About this task -
Reproduce each line of the material that follows, word for word.

Input material -
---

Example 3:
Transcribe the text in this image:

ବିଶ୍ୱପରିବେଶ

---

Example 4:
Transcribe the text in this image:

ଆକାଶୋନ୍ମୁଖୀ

Answer to this task -
---

Example 3:
Transcribe the text in this image:

ବିଶ୍ୱପରିବେଶ

---

Example 4:
Transcribe the text in this image:

ଆକାଶୋନ୍ମୁଖୀ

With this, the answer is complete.